Her process is a form of digital archaeology. When she encounters a photograph, she sees
not what it is, but what it could become — the first layer of a latent narrative. Armed with a
toolkit of over 80 apps, which she commands with the finesse of a master craftswoman,
Carla dives into a ritual of photo manipulation, collage, and transposition. What’s crucial here
is her intentional refusal to use generative artificial intelligence. Her work is a declaration of
human intuition — an act of intimate, manual curatorship amidst a sea of data, a deliberate
intervention of her "non-logical, non-Cartesian self" at the heart of the machine.
Recognition for her singular visual language came swiftly. What began as a “therapeutic
hobby” soon propelled her to the center of the global art scene, with exhibitions in New York,
Barcelona, and Cascais. This international rise was no accident; it’s a testament to how her
work speaks a universal language. She translates the fragmented logic of our digital age —
the experience of living across multiple windows, layered in memory and desire — into a
visual grammar that feels at once oddly familiar and deeply revealing.
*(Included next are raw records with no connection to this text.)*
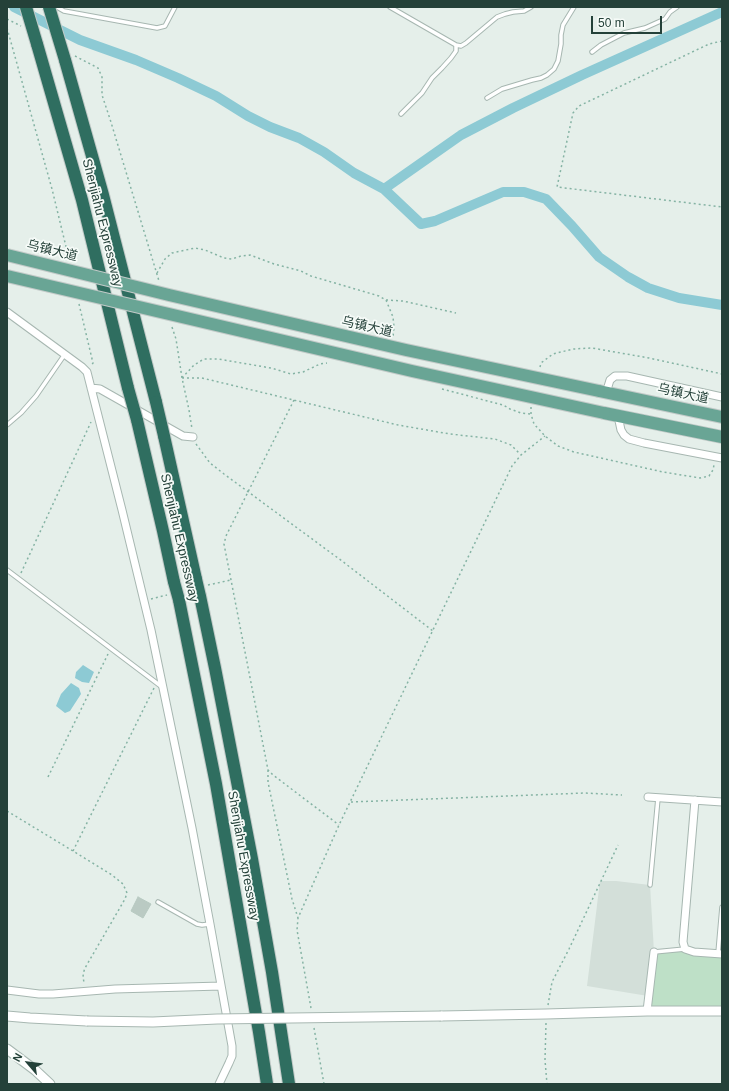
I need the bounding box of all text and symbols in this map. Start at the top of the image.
scale bar [593,8,664,34]
text: 50 m [598,16,625,30]
street label: Shenjiahu Expressway [79,157,125,289]
street label: 乌镇大道 [25,237,79,265]
street label: 乌镇大道 [340,314,394,340]
street label: 乌镇大道 [656,381,710,407]
street label: Shenjiahu Expressway [157,472,201,604]
street label: Shenjiahu Expressway [224,790,262,922]
north arrow [8,1043,48,1083]
text: N [10,1051,25,1064]

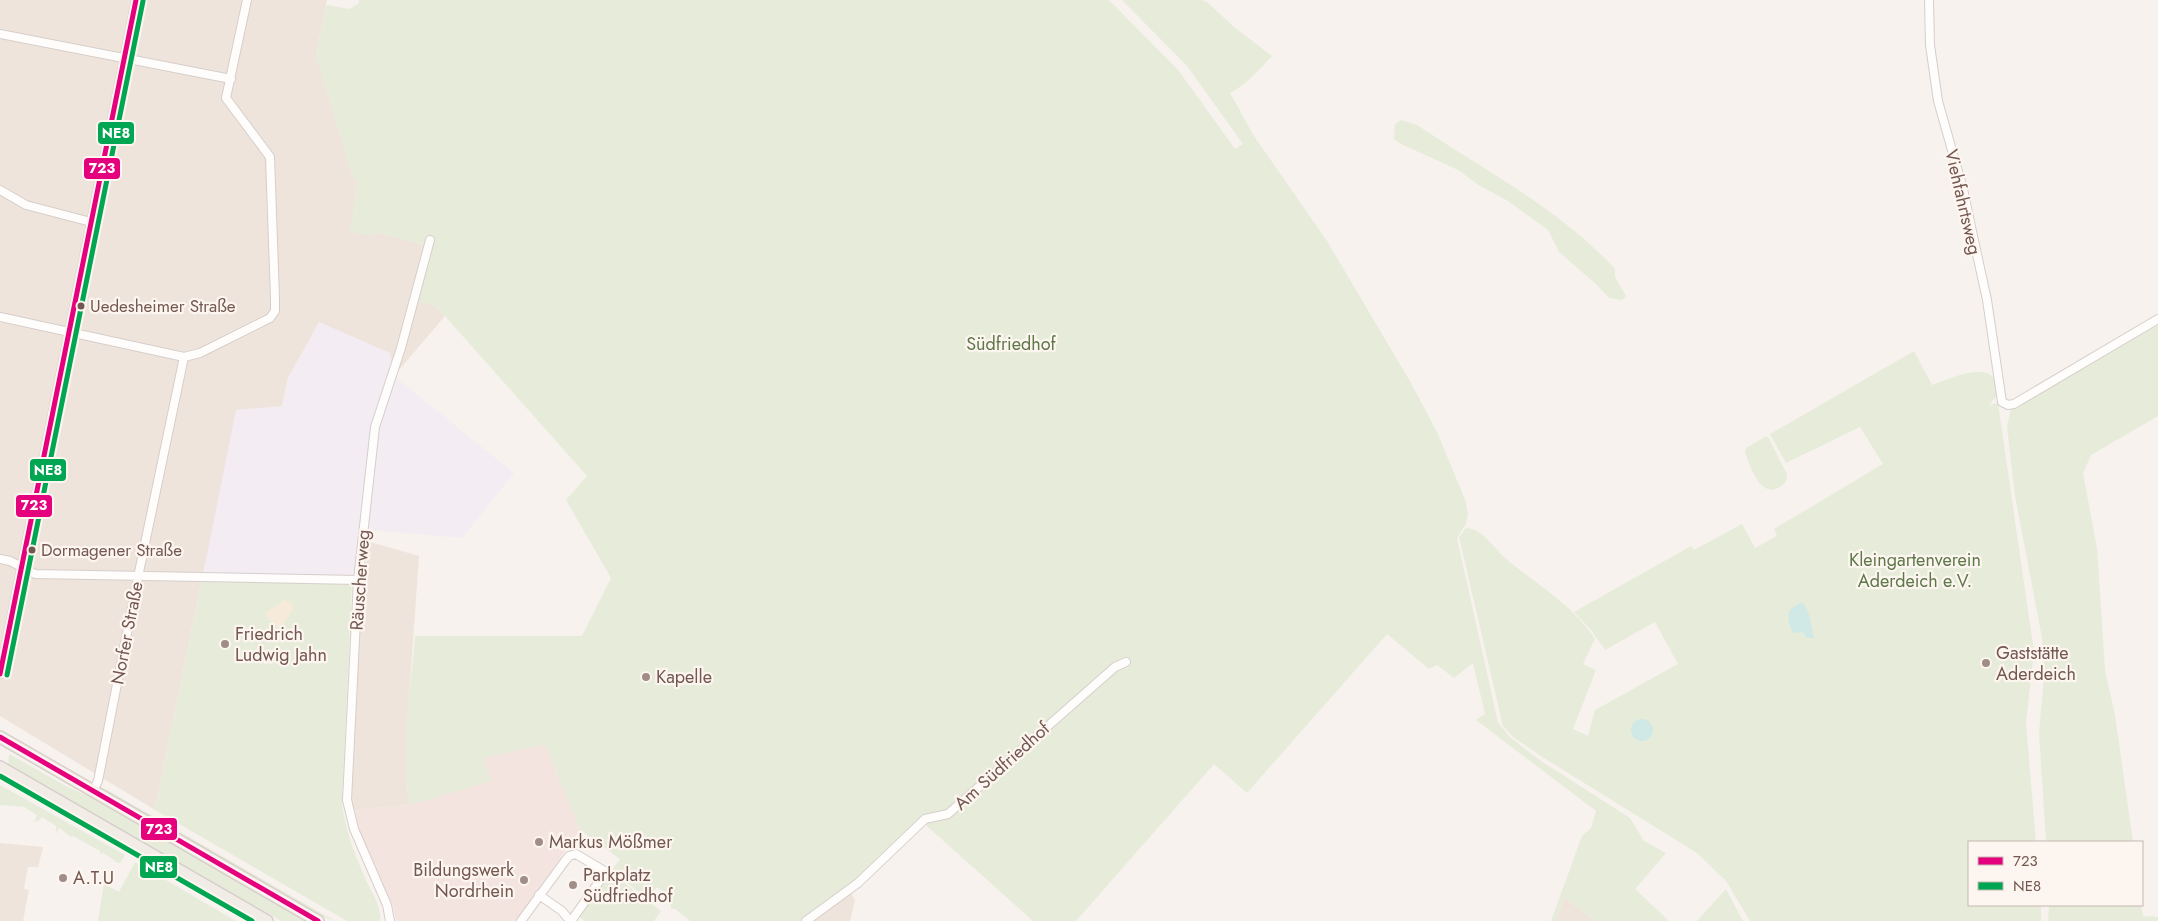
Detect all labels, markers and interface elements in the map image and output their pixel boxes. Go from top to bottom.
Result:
line badge: NE8 [97,121,135,145]
text: NE8 [102,123,130,143]
street label: Viehfahrtsweg [1938,147,1988,257]
line badge: 723 [83,157,121,180]
text: 723 [89,158,115,178]
place label: Uedesheimer Straße [90,294,236,318]
marker: Uedesheimer Straße [76,301,86,311]
park label: Südfriedhof [966,331,1057,357]
line badge: NE8 [29,458,67,482]
text: NE8 [34,460,62,480]
line badge: 723 [15,494,53,518]
text: 723 [21,495,47,515]
street label: Räuscherweg [344,529,376,631]
place label: Dormagener Straße [41,538,182,562]
marker: Dormagener Straße [27,545,37,555]
park label: Kleingartenverein Aderdeich e.V. [1849,547,1981,594]
street label: Norfer Straße [104,579,150,687]
place label: Friedrich Ludwig Jahn [235,621,327,668]
marker: Friedrich Ludwig Jahn [219,638,231,650]
place label: Gaststätte Aderdeich [1996,640,2076,687]
marker: Gaststätte Aderdeich [1980,657,1992,669]
place label: Kapelle [656,664,712,690]
marker: Kapelle [640,671,652,683]
street label: Am Südfriedhof [948,715,1056,816]
line badge: 723 [140,817,178,841]
text: 723 [146,819,172,839]
place label: Markus Mößmer [549,829,673,855]
marker: Markus Mößmer [533,836,545,848]
legend [1968,841,2143,906]
text: 723 [2013,850,2038,872]
line badge: NE8 [139,855,178,879]
text: NE8 [145,857,173,877]
place label: Bildungswerk Nordrhein [413,857,514,904]
place label: Parkplatz Südfriedhof [583,862,673,909]
place label: A.T.U [73,865,114,891]
marker: A.T.U [57,872,69,884]
marker: Bildungswerk Nordrhein [518,874,530,886]
text: NE8 [2013,875,2041,897]
marker: Parkplatz Südfriedhof [567,879,579,891]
Here, her art transcends technique and enters the realm of philosophy. “We are always under
construction or renovation, just like an image being edited,” she reflects. This is the key to
unlocking her work. Her pieces aren’t finished products; they are frozen processes — the
visible topography of a psyche in constant becoming. To contemplate one of her creations is
to recognize something within yourself. Her work functions like a mirror: it doesn’t reflect your
face, but the fragmented architecture of your mind.